1a. Objectives (from AD-416)
1) To identify marker trait association between elite North American oat varieties and key traits including total dietary fiber, beta glucan, vitamin E, crown and stem rust resistance, barley yellow dwarf resistance, height, lodging, plumps, test weight. 2) Develop and use the marker-trait association for predictive assays through the USDA, ARS Genotyping centers by specifically placing the equipment needed to perform the assays.
1b. Approach (from AD-416)
Six-hundred and twelve oat lines representing the diversity important to North American Oat breeding programs and elite lines from each breeding program will be grown in ID, NY, IL, IN, WI, MN, ND, TX, LA, NC, Ottawa, Saskatoon, Winnipeg, and the UK. Agronomic traits will be collected by the breeder in at least ID, NY, Saskatoon, and Winnipeg. Seed harvested from these locations will be test for milling quality for avenanthramide, a-tocotrienol, a-tocopherol, total dietary fiber, and ß-glucan. Disease data (Crown rust, Stem rust, and BYDV) will be collected in TX, IN, IL, LA, ID, WI, Ottawa, and MN, while freeze tolerance data will be collected in NC. Genotypic and phenotypic data will be used to determine marker-trait association using JMP Genomics and TASSEL. An open array real-time TaqMan assay will develop to run predictive assay on marker-trait associations. Documents Trust with N. American Millers Association. Log 39993.

━━━━━━━━━━

What is expected —
Copy the oat research summary again from "1a. Objectives (from" to "perform the assays.", switching "beta glucan" to "protein content".

━━━━━━━━━━

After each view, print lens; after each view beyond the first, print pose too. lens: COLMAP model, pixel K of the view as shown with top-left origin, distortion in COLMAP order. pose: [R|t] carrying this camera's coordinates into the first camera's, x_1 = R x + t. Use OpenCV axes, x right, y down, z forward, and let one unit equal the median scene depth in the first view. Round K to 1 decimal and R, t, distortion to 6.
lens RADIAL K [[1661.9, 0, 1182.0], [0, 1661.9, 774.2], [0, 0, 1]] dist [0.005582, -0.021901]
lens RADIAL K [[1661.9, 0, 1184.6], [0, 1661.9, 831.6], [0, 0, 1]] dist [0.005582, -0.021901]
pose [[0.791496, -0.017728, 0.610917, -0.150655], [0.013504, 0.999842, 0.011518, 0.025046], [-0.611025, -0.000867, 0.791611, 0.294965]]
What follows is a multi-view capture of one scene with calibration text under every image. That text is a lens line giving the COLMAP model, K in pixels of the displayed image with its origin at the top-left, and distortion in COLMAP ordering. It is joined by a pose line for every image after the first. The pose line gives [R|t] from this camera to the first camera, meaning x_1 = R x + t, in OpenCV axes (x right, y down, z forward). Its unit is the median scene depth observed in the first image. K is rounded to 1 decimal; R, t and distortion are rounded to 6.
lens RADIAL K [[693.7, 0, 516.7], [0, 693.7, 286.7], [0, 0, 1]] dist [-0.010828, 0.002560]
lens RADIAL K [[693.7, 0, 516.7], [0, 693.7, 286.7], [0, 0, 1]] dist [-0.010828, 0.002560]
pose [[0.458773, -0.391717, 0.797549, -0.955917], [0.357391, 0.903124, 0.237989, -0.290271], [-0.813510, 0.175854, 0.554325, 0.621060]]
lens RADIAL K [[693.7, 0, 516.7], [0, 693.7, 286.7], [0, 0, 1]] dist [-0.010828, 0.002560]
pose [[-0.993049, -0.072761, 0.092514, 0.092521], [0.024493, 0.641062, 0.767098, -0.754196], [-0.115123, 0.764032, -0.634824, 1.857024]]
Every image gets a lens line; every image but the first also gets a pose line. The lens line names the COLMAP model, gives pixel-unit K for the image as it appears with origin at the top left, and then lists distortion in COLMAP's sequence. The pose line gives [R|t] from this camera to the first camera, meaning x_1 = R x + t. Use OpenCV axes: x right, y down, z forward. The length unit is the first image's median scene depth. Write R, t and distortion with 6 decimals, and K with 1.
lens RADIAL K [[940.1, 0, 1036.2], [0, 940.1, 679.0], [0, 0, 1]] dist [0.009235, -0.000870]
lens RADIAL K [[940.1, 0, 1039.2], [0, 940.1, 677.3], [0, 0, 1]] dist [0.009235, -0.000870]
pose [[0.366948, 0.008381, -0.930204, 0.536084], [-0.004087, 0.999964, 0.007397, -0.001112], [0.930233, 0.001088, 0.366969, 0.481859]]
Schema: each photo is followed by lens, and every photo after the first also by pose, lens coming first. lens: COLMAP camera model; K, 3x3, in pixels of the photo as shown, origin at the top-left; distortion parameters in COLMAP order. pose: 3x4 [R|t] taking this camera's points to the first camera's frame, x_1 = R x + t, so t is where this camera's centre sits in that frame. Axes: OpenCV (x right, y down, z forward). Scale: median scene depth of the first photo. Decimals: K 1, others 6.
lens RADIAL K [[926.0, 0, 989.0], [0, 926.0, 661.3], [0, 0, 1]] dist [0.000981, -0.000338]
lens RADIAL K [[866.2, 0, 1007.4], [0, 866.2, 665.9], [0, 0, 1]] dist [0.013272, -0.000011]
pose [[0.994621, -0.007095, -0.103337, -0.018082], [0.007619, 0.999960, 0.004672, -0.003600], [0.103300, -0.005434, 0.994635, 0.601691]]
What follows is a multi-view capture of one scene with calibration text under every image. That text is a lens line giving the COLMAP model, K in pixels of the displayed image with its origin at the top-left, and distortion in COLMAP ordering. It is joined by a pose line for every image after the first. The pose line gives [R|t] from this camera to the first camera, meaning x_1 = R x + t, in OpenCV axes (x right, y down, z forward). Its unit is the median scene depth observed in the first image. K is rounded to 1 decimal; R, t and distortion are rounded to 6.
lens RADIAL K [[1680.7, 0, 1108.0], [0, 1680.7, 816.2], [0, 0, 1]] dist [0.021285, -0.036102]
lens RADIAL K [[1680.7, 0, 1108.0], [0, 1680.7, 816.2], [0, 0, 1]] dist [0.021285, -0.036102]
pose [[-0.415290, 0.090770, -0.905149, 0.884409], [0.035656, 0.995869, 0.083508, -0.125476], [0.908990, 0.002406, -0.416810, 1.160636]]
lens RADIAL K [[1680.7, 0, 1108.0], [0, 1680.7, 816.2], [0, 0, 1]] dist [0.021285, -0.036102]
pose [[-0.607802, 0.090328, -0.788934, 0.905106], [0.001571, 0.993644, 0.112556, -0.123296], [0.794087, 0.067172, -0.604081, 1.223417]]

━━━━━━━━━━

Result for this task —
1a. Objectives (from AD-416)
1) To identify marker trait association between elite North American oat varieties and key traits including total dietary fiber, protein content, vitamin E, crown and stem rust resistance, barley yellow dwarf resistance, height, lodging, plumps, test weight. 2) Develop and use the marker-trait association for predictive assays through the USDA, ARS Genotyping centers by specifically placing the equipment needed to perform the assays.